Les contrats et des schémas plus aboutis devraient être dévoilés cette semaine. La Direction générale de la Santé (DGS) et Santé Publique France, les deux organes au cœur de la task force gouvernementale pour organiser la chaîne logistique, discutent notamment avec les maillons suivants de la chaîne. Les dépositaires pharmaceutiques sont les spécialistes de l’approvisionnement de médicaments en France et de la distribution aux établissements de santé et aux grossiste-répartiteurs. Forts de grandes plates-formes, ces derniers sont les grands spécialistes de la distribution de médicaments et de produits de santé sur l’ensemble du territoire et notamment en officines. Ils détiennent et opèrent environ 185 établissements de répartition pharmaceutique en France métropolitaine et sont capables de livrer chacune des 21 000 pharmacies deux fois par jour.

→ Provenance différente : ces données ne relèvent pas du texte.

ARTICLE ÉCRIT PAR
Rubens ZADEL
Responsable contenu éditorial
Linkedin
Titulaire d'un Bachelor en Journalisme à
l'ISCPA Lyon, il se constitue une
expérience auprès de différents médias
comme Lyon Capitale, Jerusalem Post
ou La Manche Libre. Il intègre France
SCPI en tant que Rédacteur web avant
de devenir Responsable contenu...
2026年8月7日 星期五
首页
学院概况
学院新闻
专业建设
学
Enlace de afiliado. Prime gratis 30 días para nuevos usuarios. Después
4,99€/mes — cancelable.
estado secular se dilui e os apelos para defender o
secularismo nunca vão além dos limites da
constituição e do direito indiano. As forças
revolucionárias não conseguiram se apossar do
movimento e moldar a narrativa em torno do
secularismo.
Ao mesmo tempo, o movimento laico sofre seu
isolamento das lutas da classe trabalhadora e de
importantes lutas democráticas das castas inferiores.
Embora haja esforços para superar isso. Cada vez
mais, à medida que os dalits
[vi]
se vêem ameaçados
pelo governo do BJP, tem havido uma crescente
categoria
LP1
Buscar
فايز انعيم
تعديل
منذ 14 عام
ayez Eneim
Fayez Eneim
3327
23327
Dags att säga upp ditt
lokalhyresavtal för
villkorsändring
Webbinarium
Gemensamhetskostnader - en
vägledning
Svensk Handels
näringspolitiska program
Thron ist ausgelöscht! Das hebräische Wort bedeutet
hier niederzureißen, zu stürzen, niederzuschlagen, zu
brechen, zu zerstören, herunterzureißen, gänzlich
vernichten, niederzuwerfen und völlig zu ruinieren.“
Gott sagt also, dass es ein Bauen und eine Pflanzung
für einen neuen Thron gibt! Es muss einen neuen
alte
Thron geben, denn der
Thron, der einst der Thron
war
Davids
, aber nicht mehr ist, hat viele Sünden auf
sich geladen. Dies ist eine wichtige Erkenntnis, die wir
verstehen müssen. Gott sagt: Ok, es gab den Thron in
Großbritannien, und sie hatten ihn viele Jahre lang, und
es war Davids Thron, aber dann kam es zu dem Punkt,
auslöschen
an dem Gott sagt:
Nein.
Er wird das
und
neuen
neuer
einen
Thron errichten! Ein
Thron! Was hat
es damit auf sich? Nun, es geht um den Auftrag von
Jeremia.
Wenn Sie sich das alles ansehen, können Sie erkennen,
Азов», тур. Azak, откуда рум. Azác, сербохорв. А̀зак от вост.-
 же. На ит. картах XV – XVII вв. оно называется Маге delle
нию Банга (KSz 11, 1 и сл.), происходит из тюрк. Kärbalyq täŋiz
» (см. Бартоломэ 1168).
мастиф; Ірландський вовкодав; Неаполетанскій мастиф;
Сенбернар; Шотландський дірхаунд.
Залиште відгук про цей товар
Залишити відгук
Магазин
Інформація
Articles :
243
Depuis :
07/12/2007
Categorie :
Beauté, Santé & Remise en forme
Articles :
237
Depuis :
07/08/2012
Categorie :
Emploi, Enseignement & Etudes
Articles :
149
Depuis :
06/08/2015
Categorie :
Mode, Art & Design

"Un marathon plutôt qu’un sprint" pour les grossistes-répartiteurs
Depuis deux semaines, les échanges sont nombreux avec le gouvernement et la DGS, confie Emmanuel Déchin, délégué général de la Chambre syndicale de la répartition pharmaceutique (CSRP) qui fédère les grossiste-répartiteurs. "Nous avons procédé à une démarche d’inventaire de tous les moyens de distribution à disposition pour assurer le déroulé de la campagne." Le premier enjeu sera de bien distribuer les premières doses de vaccins anti-Covid disponibles dans les 10 000 Ehpad en France pour vacciner les résidents et les personnels encadrants à risques, soit un public d’environ 1 millions de personnes. Sachant que, dans le cas du vaccin Pfizer et BioNTech, il est question de deux doses par personne, administrées à environ 21 jours d’intervalle.
Avec l’élargissement progressif des publics à vacciner, Emmanuel Déchin estime que le secteur se prépare « à un marathon plutôt qu’à un sprint ». Au printemps, les grossiste-répartiteurs avaient répondu présents pour la livraison de masques sanitaires en urgence, avec 700 millions de masques livrés en quelques mois, et des cadences qui avaient été portées rapidement de 10 à 50 millions d’unités par semaine. Pour le vaccin saisonnier contre la grippe, le secteur a aussi contribué au déploiement des doses, notamment ces dernières semaines. Il se tient donc prêt à remplir sa mission pour cette campagne de vaccination hors-norme. Tout comme les industriels de la filière. "Avant tout pour aider, car ce marché n'est pas une aubaine", assure Jean-Eudes Tesson.